The NHL and the NHL Players Association have agreed to terms on a return-to-play plan. The two sides have been working closely throughout the entire process, and their agreement was reached much quicker and smoother than what took place in Major League Baseball.
Not only did the two sides come to an agreement on how to finish off the 2019-20 season, but they also agreed to add a four-year extension to the current Collective Bargaining Agreement. The CBA will now last through the 2026 season, guaranteeing labor peace between the two sides.
The next step will be an official vote by all members of the NHLPA, but the players are expected to approve the plan and the new CBA extension. The NHLPA Executive Committee has already granted their approval, and it is expected that the league will be able to put the plan in place before the end of the month.
The return-to-play plan includes rules and guidelines for Phases 3 and 4 of the plan, and the league is expected to move to Phase 3 soon. The NHL created a return-to-play plan in May, and they have taken a very slow and detailed approach to resume the season.
Phase 3 involves the beginning of training camps, and these are set to take place in individual cities throughout the country. Players have been allowed to train at team facilities since June, but coaches and trainers have not been able to work with them.
Phase 3 also outlines how players will travel to hub cities, which is expected to begin on July 26. Teams can continue their training camps in these hub cities, and exhibition games can also be held.
Eastern Conference teams will be heading to Edmonton to restart the season, and Western Conference teams will be located in Toronto. The Stanley Cup Finals will take place in Edmonton.

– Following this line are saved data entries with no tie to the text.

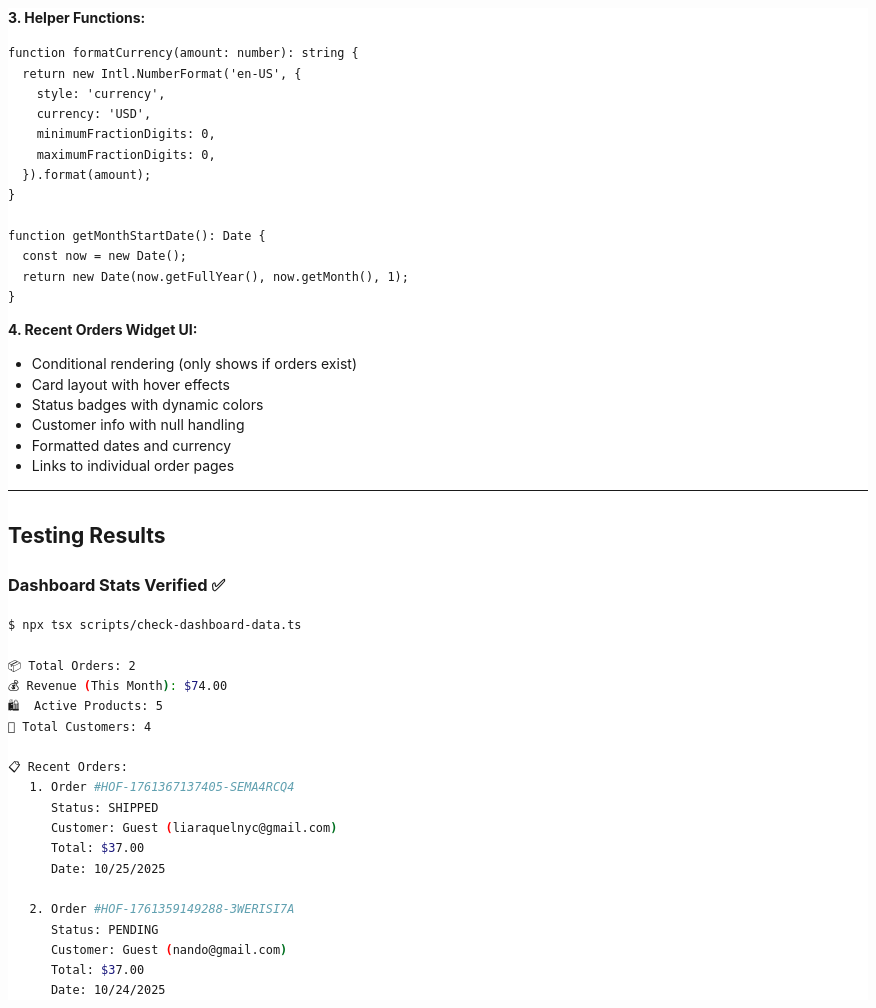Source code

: **3. Helper Functions:**
```tsx
function formatCurrency(amount: number): string {
  return new Intl.NumberFormat('en-US', {
    style: 'currency',
    currency: 'USD',
    minimumFractionDigits: 0,
    maximumFractionDigits: 0,
  }).format(amount);
}

function getMonthStartDate(): Date {
  const now = new Date();
  return new Date(now.getFullYear(), now.getMonth(), 1);
}
```

**4. Recent Orders Widget UI:**
- Conditional rendering (only shows if orders exist)
- Card layout with hover effects
- Status badges with dynamic colors
- Customer info with null handling
- Formatted dates and currency
- Links to individual order pages

---

## Testing Results

### Dashboard Stats Verified ✅
```bash
$ npx tsx scripts/check-dashboard-data.ts

📦 Total Orders: 2
💰 Revenue (This Month): $74.00
🛍️  Active Products: 5
👥 Total Customers: 4

📋 Recent Orders:
   1. Order #HOF-1761367137405-SEMA4RCQ4
      Status: SHIPPED
      Customer: Guest (liaraquelnyc@gmail.com)
      Total: $37.00
      Date: 10/25/2025

   2. Order #HOF-1761359149288-3WERISI7A
      Status: PENDING
      Customer: Guest (nando@gmail.com)
      Total: $37.00
      Date: 10/24/2025
```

The league will not move to Phase 4 until they are officially ready to resume the 2019-20 season. The NHL is planning to start the qualifying round on August 1, but the league could adjust that date if there are any setbacks before that time.
Twenty-four teams will be competing in the expanded playoff format this season, with the bottom eight teams from each conference competing in a best-of-three play-in round. The top four teams from each conference will play in a round-robin tournament to determine the playoff seeding.
All of the details from the plan have not been announced, but some details have been leaked to the media. According to the plan, players will have the opportunity to “opt-out” of the restart without any punishment, and they will not lose any salary.
The league has also outlined the process for players that test positive for COVID-19, but that plan has not yet been shared.
At Least 35 Positive Player Tests
The NHL announced that they had tested 396 players since June 8, which was the date that players could start training on their own. Twenty-three players have tested positive for COVID-19 since that date, and they have been forced to self-quarantine until their conditions improved.
The league also announced that they are aware of 12 other players that have tested positive for the coronavirus, but those players had not yet reported for workouts. The league has not announced the names of players who have contracted the disease.
There have been over 2,900 COVID-19 tests administered by the league since June 8, including more than 1,400 tests this past week. The league plans to test each player every day once the league moves into Phase 3 of the return-to-play plan.